Hace un par de veranos fui testigo de cómo se lleva a cabo el reparto de ayuda humanitaria en Etiopía. ONGs como Médicos del Mundo y organismos como Naciones Unidas están presentes y, sobre todo los primeros, llevan a cabo una gran labor. Pero quien realmente da la cara por los más necesitados es la Iglesia. Hay mucha que vive literalmente en la calle, casi desnuda y sin esperanza alguna. Lo de comer a diario es una aventura; “el resto” -higiene, socializar- puede esperar. Y pobre, nunca mejor dicho, del que esté enfermo. Es ahí, sin embargo, donde intervienen congregaciones como las Misioneras de la Caridad que, fieles a su fundadora, Madre Teresa de Calcuta, cuidan y atienden a quienes no tienen a nadie. Son ellas las encargadas de repartir el grano y el aceite que Estados Unidos envía como ayuda humanitaria -nadie da tanto; que lo tengan presentes los que demonizan todo lo que viene de Norteamérica- convirtiéndose así en el principal sustento de miles de familias.
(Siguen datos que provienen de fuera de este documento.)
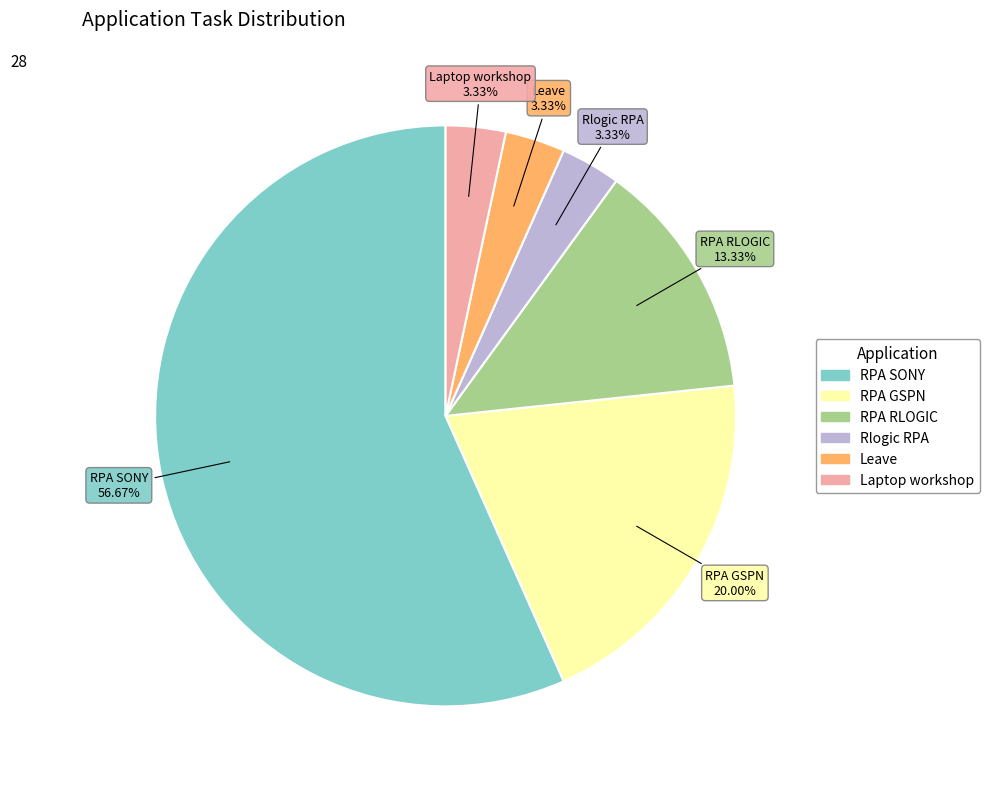

What is the total percentage of Rlogic RPA and RPA SONY?

60.0%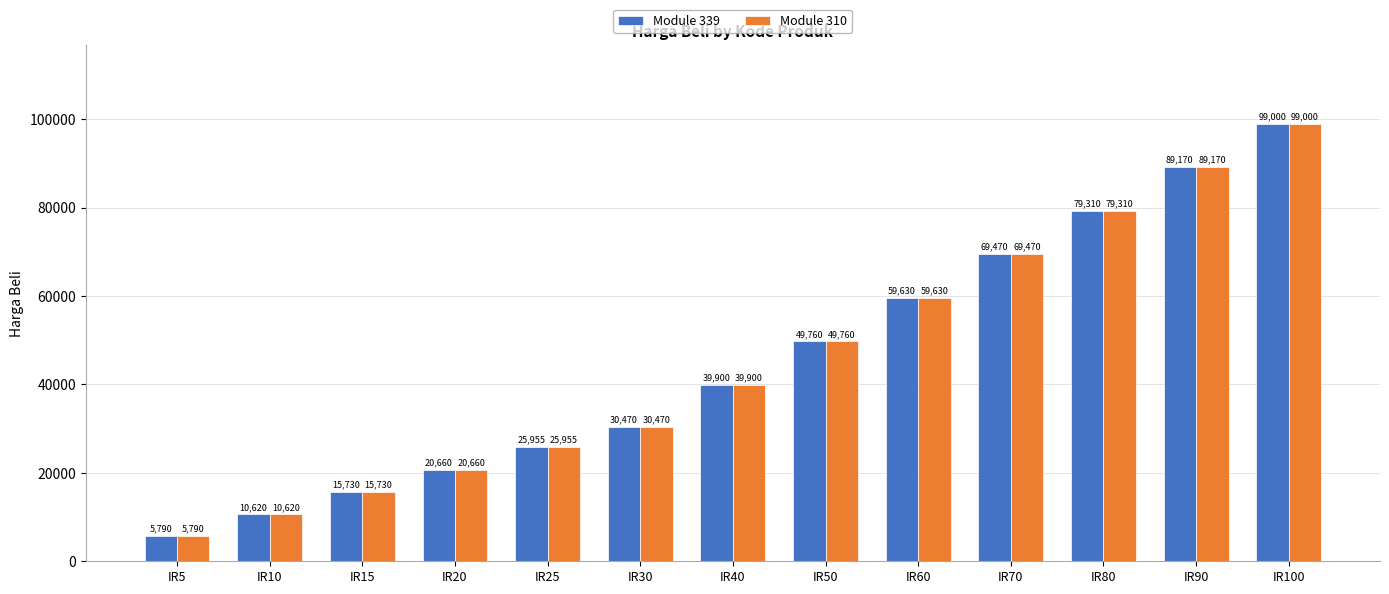

At how many categories does at least one series exceed 9175?

12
Afortunadamente, España es el primer mundo y no vive esas situaciones, aunque la crisis -que aún no se ha ido, conviene recordarlo- está haciendo que cada vez más gente lo pase peor. De un tiempo a esta parte, parroquias y comedores sociales están desbordados, y los bancos de alimentos han de hacer frente a una demanda cada vez mayor. Por contra, y pese a que cada año son más quienes marcan su casilla en el IRPF, la Iglesia ha ido viendo cómo la aportación económica del Estado disminuía ejercicio tras ejercicio.

En 2010, por ejemplo, cuando la crisis estaba en pleno apogeo, la aportación estatal a la Iglesia fue de 248 millones de euros, por 310 -sin contar cursos de formación, mariscadas o clubs de alterne- a los sindicatos-. Hay que decir, además, que en las primeras cifras no se incluyen ni centros de apoyo a drogodependientes y marginados, ni albergues ni pisos de acogida, ni centros de otro tipo que también lleva la Iglesia…y que suponen, en consecuencia, que el Estado -o sea, todos- se lo ahorre.

Sin embargo, la ayuda va más allá de lo meramente económico. Muchas parroquias se han convertido en verdaderos crisoles sociales donde se facilitan alojamientos, libros de texto y servicios de guardería. O algo tan importante como un interlocutor con quien poder hablar y compartir todas esas preocupaciones que se ciernen hoy sobre tanta gente. Se ha llegado a acuñar un nuevo concepto, el de “pobre vergonzante”. Se trata de personas mayores que ven cómo con su exigua pensión han de mantener a hijos o nietos en paro, sin poder llegar a fin de mes. Gente que nunca ha tenido que pedir, y ahora ha de hacerlo, acuciados por la necesidad o, en ocasiones, una orden de desahucio. Y no van a la sede de UGT o CCOO, no; van a las parroquias. Porque no es lo importante lo que gasta la Iglesia; es que la Iglesia “se gasta” en lo que de verdad importa.

Ahora que se acerca Navidad, el consumismo se dispara aún más. Por si no era bastante el tostón de Halloween, hemos tenido que importar también la cosa esa del Black Friday, cuya única motivación es gastar por gastar. Habrá quien en estas fechas no tenga qué llevar a la mesa, ni pueda escribir una carta muy larga a los Reyes Magos. Pero, pese a los intentos de algunos por desvirtuar el Adviento y lo que significa, la Iglesia estará ahí. Y no sólo para la asistencia material, que también, sino para recordar a los cristianos que en un tiempo de esperanza como es el corriente, toca amar al prójimo dándonos lo primero nosotros mismos. Ese es el mejor gasto que podemos hacer esta Navidad.